En verité voilà un bon Pere, & je ne puis retenir mes larmes.
Hé ! mon Dieu, ne me faites point pleurer, j’ai encore d’autres soins à prendre, ne faut-il pas donner les ordres pour son enterrement ; c’est par là que je prétens faire voir, que si j’ai eu un bon Pere, il a aussi laissé un Fils fort reconnoissant & fort touché de la mort ; car mon cher ami, je veux que tout soit magnifique, & qu’on juge de ma douleur par ma dépense. Le Prieur devroit être venu ; car j’oubliois de vous dire que j’ai eu aussi le tems d’envoïer chez lui.
Je m’étonne qu’il ne soit pas venu, ces Messieurs-là viennent ordinairement sans qu’on les mande : ils ont un instinct qui les avertit de la mort des gens de qualité. Mais voulez-vous donc faire un enterrement si magnifique ? On disoit que Monsieur votre Pere vouloit être enterré simplement, & qu’il avoit ordonné qu’on emploïât cette dépense en aumones & en prieres. [151]

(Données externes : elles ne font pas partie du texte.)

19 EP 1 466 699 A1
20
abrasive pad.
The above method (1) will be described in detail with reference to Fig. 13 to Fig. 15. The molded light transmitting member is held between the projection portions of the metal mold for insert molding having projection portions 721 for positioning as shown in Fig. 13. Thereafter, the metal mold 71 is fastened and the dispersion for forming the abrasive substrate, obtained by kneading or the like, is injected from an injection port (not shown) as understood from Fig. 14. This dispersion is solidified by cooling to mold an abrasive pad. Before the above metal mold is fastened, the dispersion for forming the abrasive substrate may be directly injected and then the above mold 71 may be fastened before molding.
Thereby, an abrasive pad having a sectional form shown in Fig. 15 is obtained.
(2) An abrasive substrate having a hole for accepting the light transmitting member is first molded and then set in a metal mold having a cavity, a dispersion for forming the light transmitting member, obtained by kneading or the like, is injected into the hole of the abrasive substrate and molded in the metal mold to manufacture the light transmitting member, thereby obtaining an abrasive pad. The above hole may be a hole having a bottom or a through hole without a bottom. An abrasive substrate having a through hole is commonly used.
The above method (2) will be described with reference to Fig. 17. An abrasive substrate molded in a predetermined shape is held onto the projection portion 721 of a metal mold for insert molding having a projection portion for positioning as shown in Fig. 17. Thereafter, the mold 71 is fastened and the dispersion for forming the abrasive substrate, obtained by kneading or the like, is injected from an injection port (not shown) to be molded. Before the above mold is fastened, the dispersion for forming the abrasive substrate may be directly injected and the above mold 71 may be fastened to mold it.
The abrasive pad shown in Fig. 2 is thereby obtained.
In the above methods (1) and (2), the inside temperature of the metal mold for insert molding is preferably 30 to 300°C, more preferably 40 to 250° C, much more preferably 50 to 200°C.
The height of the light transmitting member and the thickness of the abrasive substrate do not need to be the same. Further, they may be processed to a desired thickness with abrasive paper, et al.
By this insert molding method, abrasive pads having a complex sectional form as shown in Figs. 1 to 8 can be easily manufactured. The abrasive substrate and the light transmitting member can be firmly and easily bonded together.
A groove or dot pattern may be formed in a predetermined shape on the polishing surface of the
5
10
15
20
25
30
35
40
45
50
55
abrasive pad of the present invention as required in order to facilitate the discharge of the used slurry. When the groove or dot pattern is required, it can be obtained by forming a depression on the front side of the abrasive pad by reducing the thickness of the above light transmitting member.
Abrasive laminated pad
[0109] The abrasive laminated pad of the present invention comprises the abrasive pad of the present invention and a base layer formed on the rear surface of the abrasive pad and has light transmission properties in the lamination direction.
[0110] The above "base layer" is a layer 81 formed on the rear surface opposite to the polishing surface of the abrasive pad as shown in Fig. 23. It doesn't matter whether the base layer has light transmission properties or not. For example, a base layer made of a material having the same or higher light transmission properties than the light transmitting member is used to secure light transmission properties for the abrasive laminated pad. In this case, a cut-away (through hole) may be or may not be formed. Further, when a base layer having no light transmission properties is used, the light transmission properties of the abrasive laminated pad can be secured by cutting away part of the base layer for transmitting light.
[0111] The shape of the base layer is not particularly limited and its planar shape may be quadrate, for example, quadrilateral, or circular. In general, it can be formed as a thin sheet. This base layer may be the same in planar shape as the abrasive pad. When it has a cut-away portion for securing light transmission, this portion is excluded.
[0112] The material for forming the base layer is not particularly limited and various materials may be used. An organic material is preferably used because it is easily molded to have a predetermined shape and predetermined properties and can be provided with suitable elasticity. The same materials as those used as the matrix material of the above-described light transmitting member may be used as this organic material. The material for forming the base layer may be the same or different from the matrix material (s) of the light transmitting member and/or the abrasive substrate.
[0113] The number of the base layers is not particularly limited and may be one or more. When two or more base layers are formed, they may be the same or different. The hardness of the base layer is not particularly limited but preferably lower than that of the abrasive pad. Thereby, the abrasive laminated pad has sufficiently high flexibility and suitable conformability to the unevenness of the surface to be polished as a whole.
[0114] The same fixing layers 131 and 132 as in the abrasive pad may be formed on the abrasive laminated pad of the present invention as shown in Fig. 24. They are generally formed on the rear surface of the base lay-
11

Il est vrai qu’il m’a recommandé ce que vous dites, mais ce n’est pas pour moi. Est-ce qu’on pense aux morts quand on fait leur enterrement ? c’est l’affaire de leurs enfans & de leur famille. Voyez-vous, dans le dessein que j’ai de changer de condition & de me mettre sur un autre pied, il est bon de préparer les esprits, & que l’enterrement sonne bien pour moi dans le monde. J’ai déjà composé son billet d’enterrement, lisés. . .
Quoi vous avez pû faire encore cela depuis que Monsieur votre Pere est mort ! je loüois votre courage, mais il faut admirer votre presence d’esprit, vous n’avez manqué à rien, & le billet est tout-à-fait bien tourné.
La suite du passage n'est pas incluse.